Document segment
········

Roger, who’s best known for his YouTube channel “TruthWarrior69”, has been instrumental in linking the flat-earth community’s passion for alternative facts with the Girls Don’t Poop initiative. He even posted a video titled “How NASA, Pfizer, and Charmin Are Lying to You” — which has since gained approximately 12 views, most of which were Roger refreshing the page.

Celebrities Get Involved (Because of Course They Do)

No fringe movement is complete without a celebrity endorsement. And while A-listers have so far stayed away from this particular cause, it’s only a matter of time. Recently, YouTuber turned self-help guru Crystal Vibes, best known for selling crystal-infused vegan supplements, offered her support. “I’ve always known that my body operates on a different frequency”, she said while casually sipping kombucha during a TikTok live stream. “Like, we’re queens. We’re not like… guys or whatever. This whole pooping thing is just part of the patriarchy’s plan to, like, control our vibes”.

Soon after Crystal’s statement, the hashtag #GirlsDontPoop trended briefly on Twitter, mainly because no one could believe anyone would actually say something like that in public. Still, Crystal remains unphased by the backlash. “Haters are just lower-vibe beings. I’m here to spread love, light, and the truth that we queens don’t poop”, she declared, before disappearing into an infrared sauna.

Social Media and the Downward Spiral

Operation Sweet Scent has gained a cult-like following, as more and more individuals reject centuries of scientific understanding in favor of an idea rooted in pure absurdity. Followers, who refer to themselves as “The Odorless Ones”, claim that the world is on the verge of a paradigm shift, and that soon, “Big Sanitation” will be exposed as the oppressive force it truly is.

“We’re just asking questions”, said Karen Q, a leading figure in the movement’s Twitterverse. “Like, why is there a toilet in every bathroom if not to make us believe that pooping is real? Ever think about that?” Karen’s expertise comes from years of homeschooling her children with textbooks she wrote herself, and she’s confident that Operation Sweet Scent will soon unveil even more “truths” about human biology — ones that the mainstream medical community has apparently been too scared to acknowledge.

On Reddit, the “r/GirlsDontPoop” thread has already reached nearly 37 members, who spend their days debating how far-reaching the conspiracy goes. Some believe it’s tied to ancient aliens, while others think it might be connected to chemtrails, or even the Illuminati. One user posited that the moon landing was faked just to keep the “pooping narrative” alive. It’s truly a melting pot of ideas, none of which make any sense.

········

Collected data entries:
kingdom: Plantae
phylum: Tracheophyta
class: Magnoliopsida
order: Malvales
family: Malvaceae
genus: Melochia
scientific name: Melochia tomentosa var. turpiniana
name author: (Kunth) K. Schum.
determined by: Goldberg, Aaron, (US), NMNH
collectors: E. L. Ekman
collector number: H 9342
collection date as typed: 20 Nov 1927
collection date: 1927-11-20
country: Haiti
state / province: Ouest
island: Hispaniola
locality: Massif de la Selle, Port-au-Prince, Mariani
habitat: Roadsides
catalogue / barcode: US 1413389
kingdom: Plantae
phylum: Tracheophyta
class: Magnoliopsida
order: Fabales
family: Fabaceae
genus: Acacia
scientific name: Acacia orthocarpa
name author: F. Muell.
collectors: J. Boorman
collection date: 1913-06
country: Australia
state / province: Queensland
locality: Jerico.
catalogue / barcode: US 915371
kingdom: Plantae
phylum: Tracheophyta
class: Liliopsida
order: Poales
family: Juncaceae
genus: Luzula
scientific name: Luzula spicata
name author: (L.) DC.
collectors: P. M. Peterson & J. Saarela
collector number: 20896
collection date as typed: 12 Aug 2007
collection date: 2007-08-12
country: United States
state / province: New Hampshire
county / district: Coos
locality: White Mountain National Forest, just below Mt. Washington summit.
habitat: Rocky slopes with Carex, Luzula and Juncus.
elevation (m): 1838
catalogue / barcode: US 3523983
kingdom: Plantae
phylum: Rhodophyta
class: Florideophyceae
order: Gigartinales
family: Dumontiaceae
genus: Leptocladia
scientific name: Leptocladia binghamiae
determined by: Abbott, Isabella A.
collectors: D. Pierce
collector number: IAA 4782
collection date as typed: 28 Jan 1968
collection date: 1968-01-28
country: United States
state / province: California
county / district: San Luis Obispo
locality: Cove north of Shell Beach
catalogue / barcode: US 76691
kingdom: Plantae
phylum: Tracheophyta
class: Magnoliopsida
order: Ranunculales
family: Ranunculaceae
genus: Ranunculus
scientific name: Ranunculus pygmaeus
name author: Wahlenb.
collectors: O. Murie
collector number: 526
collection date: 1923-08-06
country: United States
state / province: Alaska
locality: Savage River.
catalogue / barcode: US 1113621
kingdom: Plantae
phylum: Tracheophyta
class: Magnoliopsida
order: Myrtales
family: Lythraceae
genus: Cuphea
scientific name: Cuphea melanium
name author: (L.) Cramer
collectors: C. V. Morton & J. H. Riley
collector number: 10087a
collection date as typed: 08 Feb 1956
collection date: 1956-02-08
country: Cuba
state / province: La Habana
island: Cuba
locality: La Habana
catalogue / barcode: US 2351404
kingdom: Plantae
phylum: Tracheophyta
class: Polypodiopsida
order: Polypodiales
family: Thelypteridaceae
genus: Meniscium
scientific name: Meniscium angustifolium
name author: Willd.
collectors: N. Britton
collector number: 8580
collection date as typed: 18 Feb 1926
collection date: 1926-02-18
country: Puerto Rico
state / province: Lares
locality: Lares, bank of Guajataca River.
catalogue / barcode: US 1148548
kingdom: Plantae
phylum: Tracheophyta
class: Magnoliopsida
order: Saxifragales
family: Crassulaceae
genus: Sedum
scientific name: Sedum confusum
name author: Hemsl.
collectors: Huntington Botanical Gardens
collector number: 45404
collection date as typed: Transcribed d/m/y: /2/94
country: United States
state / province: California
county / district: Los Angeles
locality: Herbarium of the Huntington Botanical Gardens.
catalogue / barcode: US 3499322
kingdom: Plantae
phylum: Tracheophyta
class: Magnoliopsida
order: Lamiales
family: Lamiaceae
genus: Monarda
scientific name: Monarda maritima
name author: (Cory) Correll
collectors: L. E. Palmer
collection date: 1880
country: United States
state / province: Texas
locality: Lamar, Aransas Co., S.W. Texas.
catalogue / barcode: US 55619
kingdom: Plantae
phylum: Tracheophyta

········

Activities
A - Duplicate the passage of the Operation Sweet Scent article that opens with the words containing "Social Media and" and closes with "it truly is.".
B - In the Operation Sweet Scent article, what name do the movement's followers use for themselves?
C - Render this sentence from the Operation Sweet Scent article in Spanish: "No fringe movement is complete without a celebrity endorsement."
The records have nothing to do with the article.

Responses per task
A -
Social Media and the Downward Spiral

Operation Sweet Scent has gained a cult-like following, as more and more individuals reject centuries of scientific understanding in favor of an idea rooted in pure absurdity. Followers, who refer to themselves as “The Odorless Ones”, claim that the world is on the verge of a paradigm shift, and that soon, “Big Sanitation” will be exposed as the oppressive force it truly is.

B - "The Odorless Ones."

C - Ningún movimiento marginal está completo sin el respaldo de una celebridad.